28 U.S.C. § 1915(e)(2). A court liberally construes a pro se complaint and applies “less stringent standards than formal pleadings drafted by lawyers.” Erickson v. Pardus, 551 U.S. 89, 94 (2007). In addition, the court accepts all well-pleaded allegations in the complaint as true. Anderson v. Blake, 469 F.3d 910, 913 (10th Cir. 2006). On the other hand, “when the allegations in a complaint, however true, could not raise a claim of entitlement to relief,” dismissal is appropriate. Bell Atlantic Corp. v. Twombly, 550 U.S. 544, 558 (2007). The court “will not supply additional factual allegations to round out a plaintiff’s complaint or construct a legal theory on a plaintiff’s behalf.” Whitney v. New Mexico, 113 F.3d 1170, 1173-74 (10th Cir. 1997) (citation omitted).

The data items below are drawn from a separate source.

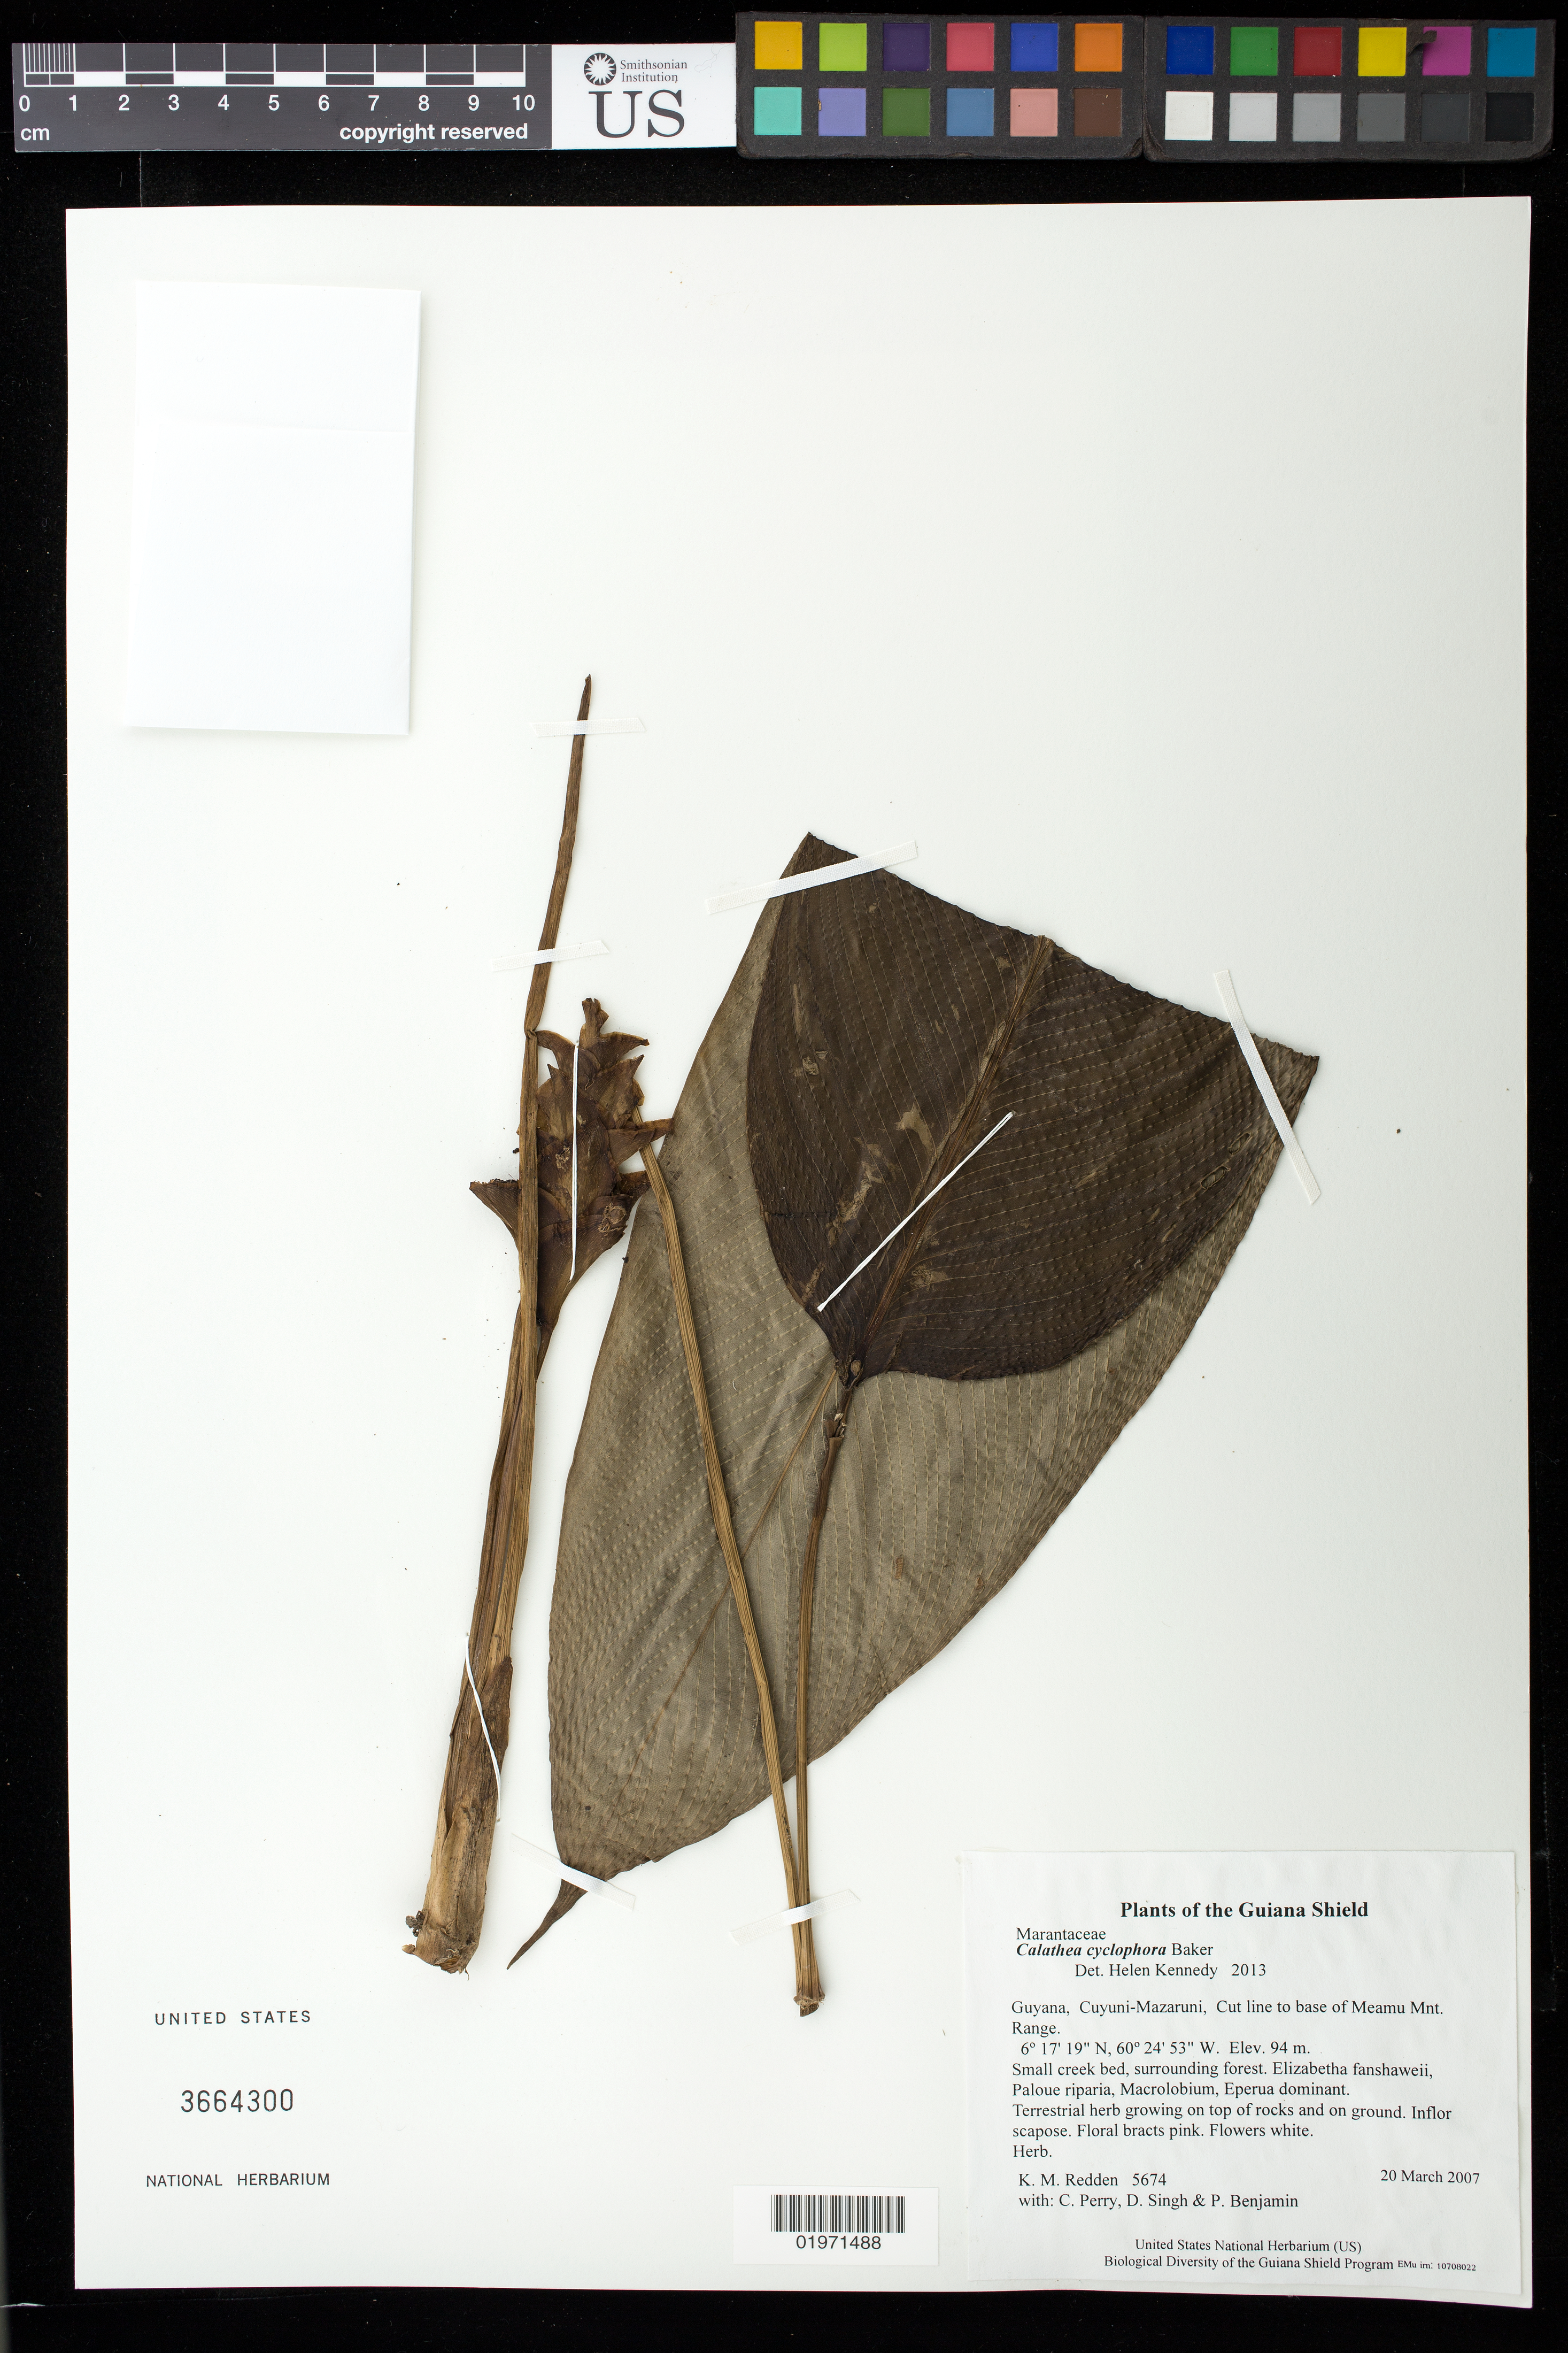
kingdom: Plantae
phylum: Tracheophyta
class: Liliopsida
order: Zingiberales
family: Marantaceae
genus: Calathea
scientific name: Calathea cyclophora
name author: Baker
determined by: Kennedy, Helen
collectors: K. M. Redden, C. Perry, D. Singh & P. Benjamin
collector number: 5674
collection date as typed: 20 March 2007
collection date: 2007-03-20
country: Guyana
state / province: Cuyuni-Mazaruni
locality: Cut line to base of Meamu Mnt. Range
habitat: Small creek bed, surrounding forest. Elizabetha fanshaweii, Paloue riparia, Macrolobium, Eperua dominant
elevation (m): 94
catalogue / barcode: US 3664300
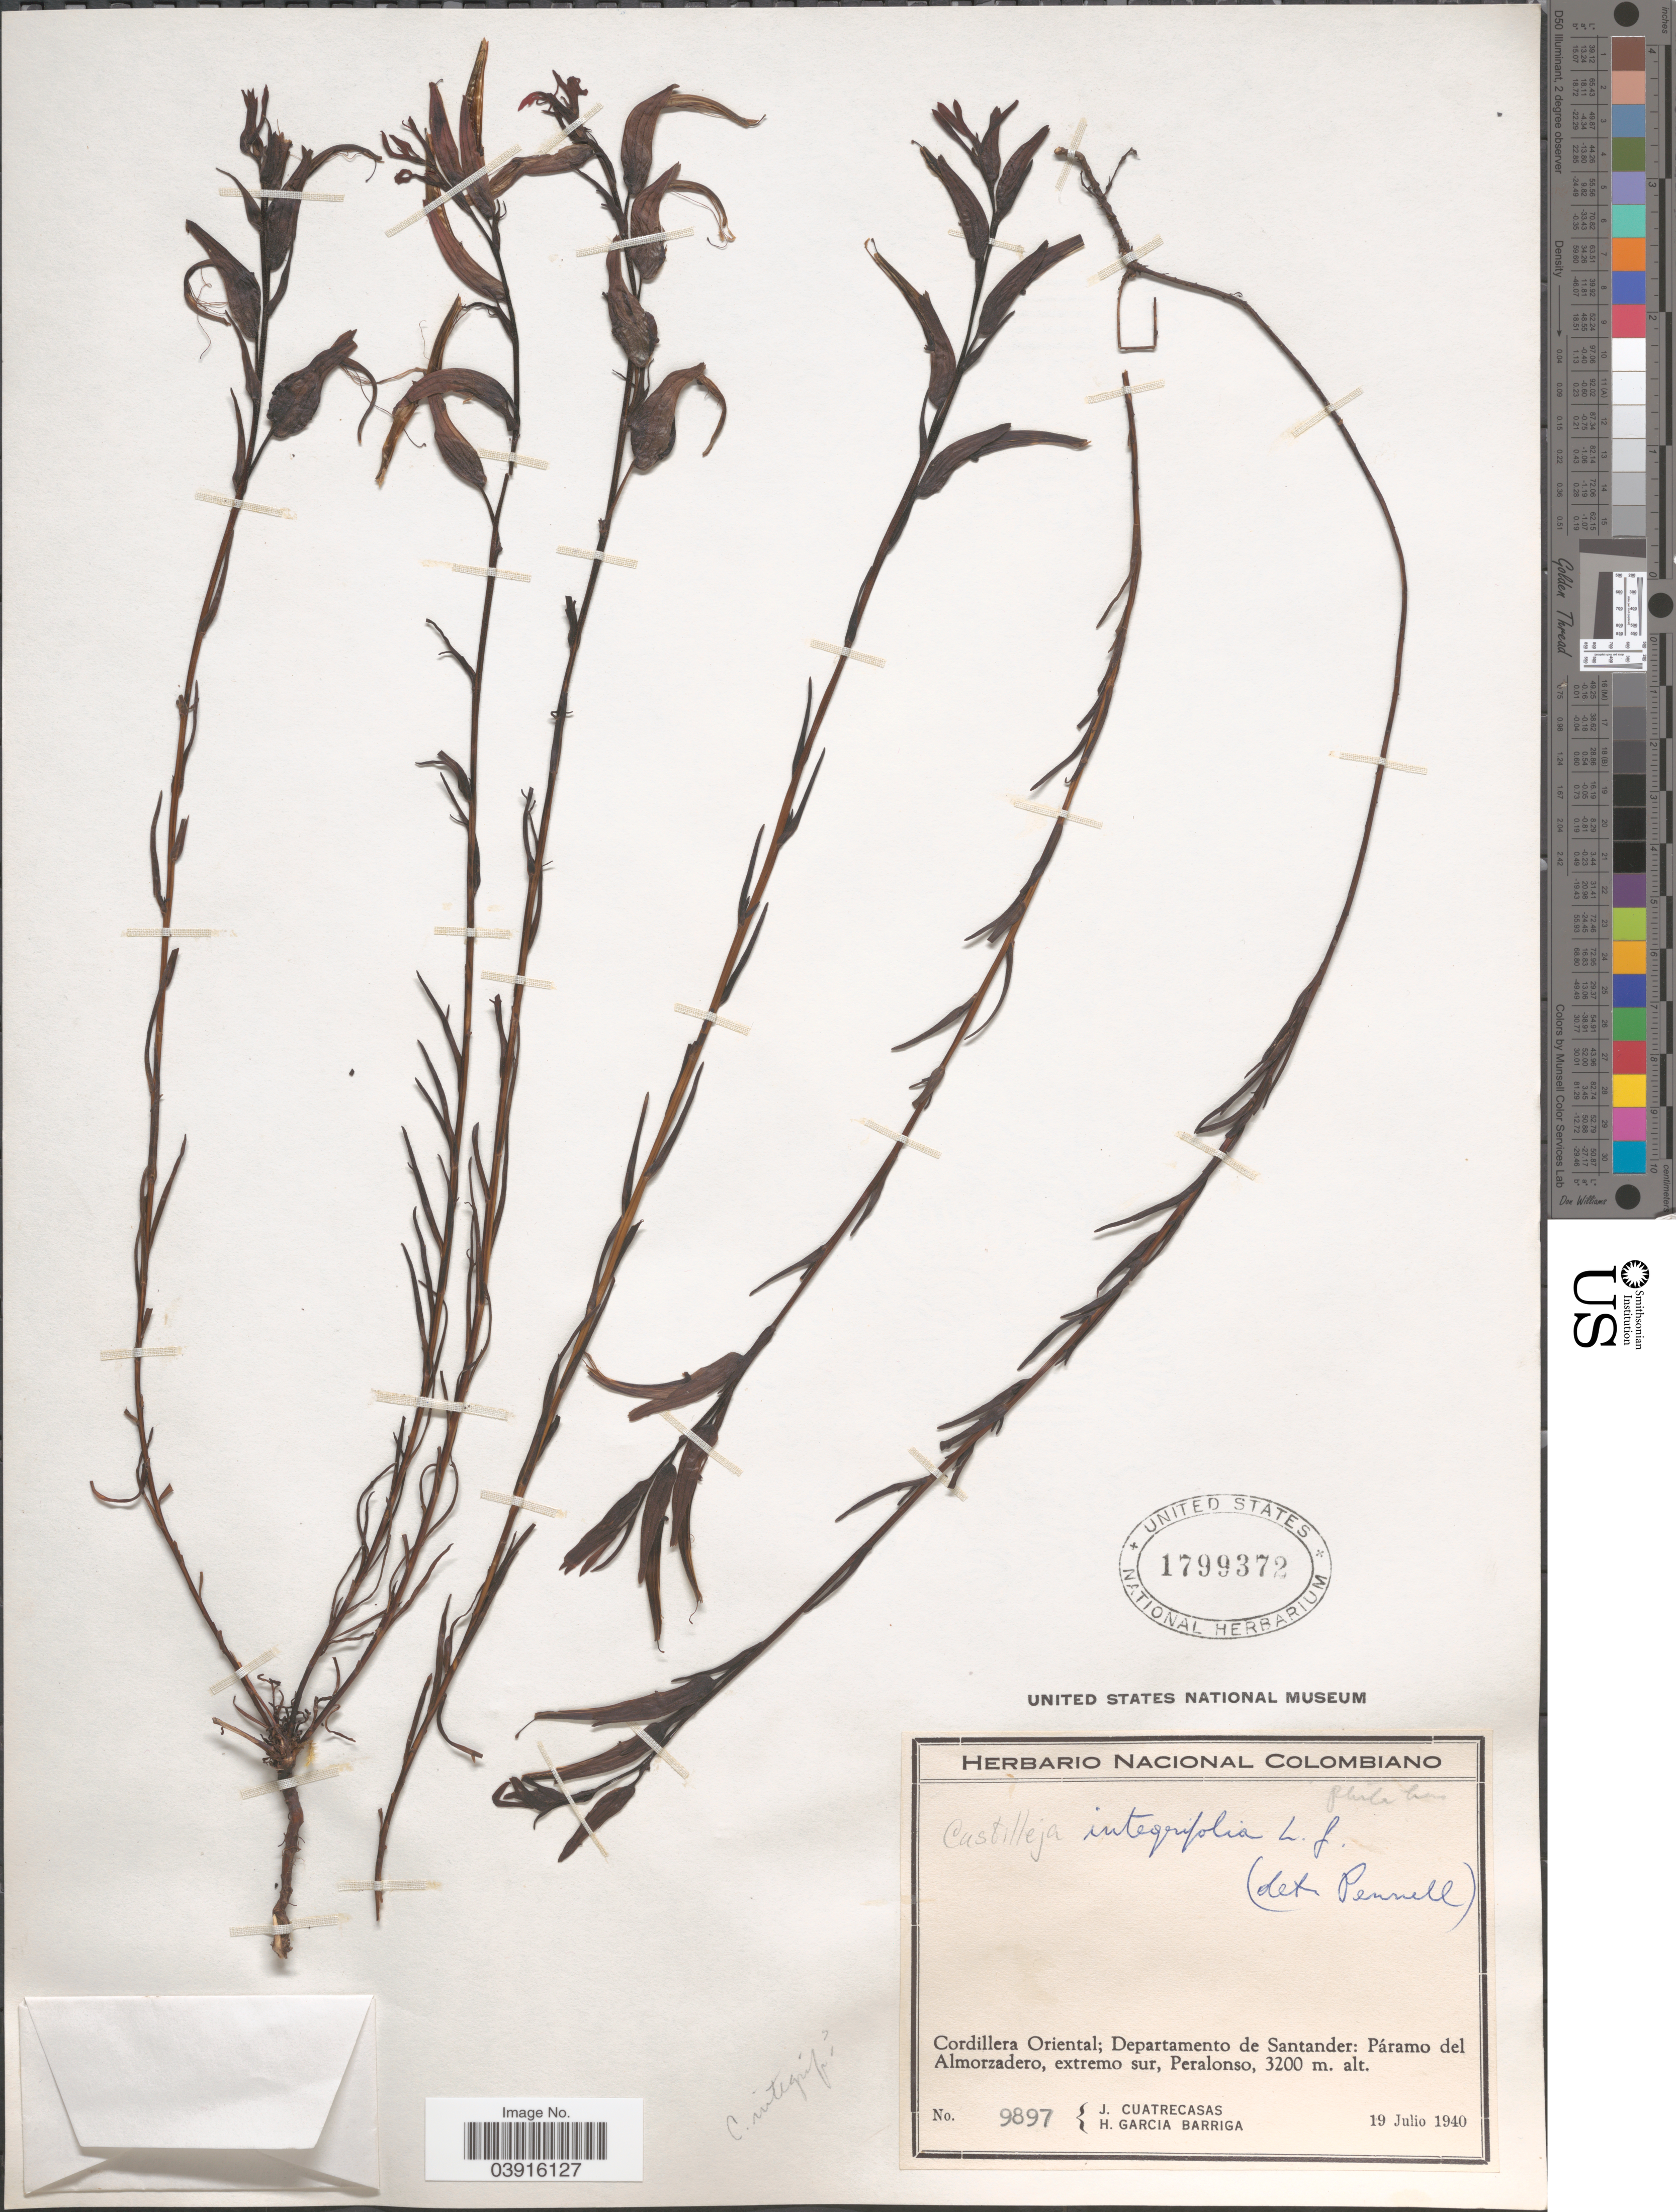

A court may dismiss a complaint sua sponte under Rule 12(b)(6) “when it is ‘patently

obvious’ that the plaintiff could not prevail on the facts alleged, and allowing him an opportunity to amend his complaint would be futile.” Hall v. Bellmon, 935 F.2d 1106, 1109–10 (10th Cir. 1991) (quoting McKinney v. Oklahoma, 925 F.2d 363, 365 (10th Cir. 1991) (citations omitted)). III. DISCUSSION Plaintiff asserts a claim under the Federal Tort Claims Act (“FTCA”). The FTCA, 28 U.S.C. §§ 1346(b)(1), 2671–2680, “allows the United States to be sued for claims arising out of negligent or wrongful acts or omissions of its employees, when such employees are acting within the scope of their duties.” Ingram v. Faruque, 728 F.3d 1239, 1245 (10th Cir. 2013) (citing § 1346(b)(1)). The FTCA “provides the exclusive avenue to assert a claim sounding in tort against

the United States.” Franklin Sav. Corp., In re, 385 F.3d 1279, 1286 (10th Cir. 2004), cert. denied, 546 U.S. 814 (2005) (citing 28 U.S.C. § 2679(a), which provides that “the FTCA remedy is ‘exclusive’ for all ‘claims which are cognizable under section 1346(b)’”). The FTCA has procedural and jurisdictional requirements. See Staggs v. U.S. ex rel. Dep’t of Health and Human Servs., 425 F.3d 881, 885 (10th Cir. 2005) (stating that the “FTCA’s presentation requirements are jurisdictional and cannot be waived”) (citation omitted). The Tenth Circuit has summarized the FTCA requirements as follows: Under the FTCA, filing an administrative claim with the appropriate federal agency is a prerequisite to bringing a civil action against the United States for damages for the negligence or wrongful act of any United States employee. 28 U.S.C. § 2675(a); Three-M Enterprises, Inc. v. United States, 548 F.2d 293, 294 (10th Cir. 1977) . . . A claim is deemed presented when a federal agency receives from a claimant “an executed Standard Form 95 or other written notification of an incident, accompanied by a claim for money damages in sum certain for . . . personal injury, or death alleged to have occurred by reason of the incident.” 28 C.F.R. § 14.2(a). “[B]ringing an administrative claim is a jurisdictional prerequisite to suit, imposed by Congress, which the courts have no power to waive.” Nero v. Cherokee Nation of Oklahoma, 892 F.2d 1457, 1463 (10th Cir. 1989); see also Bradley v. United States, 951 F.2d 268, 270 (10th Cir. 1991).

Industrial Constructors Corp. v. U.S. Bureau of Reclamation, 15 F.3d 963, 967 (10th Cir. 1994).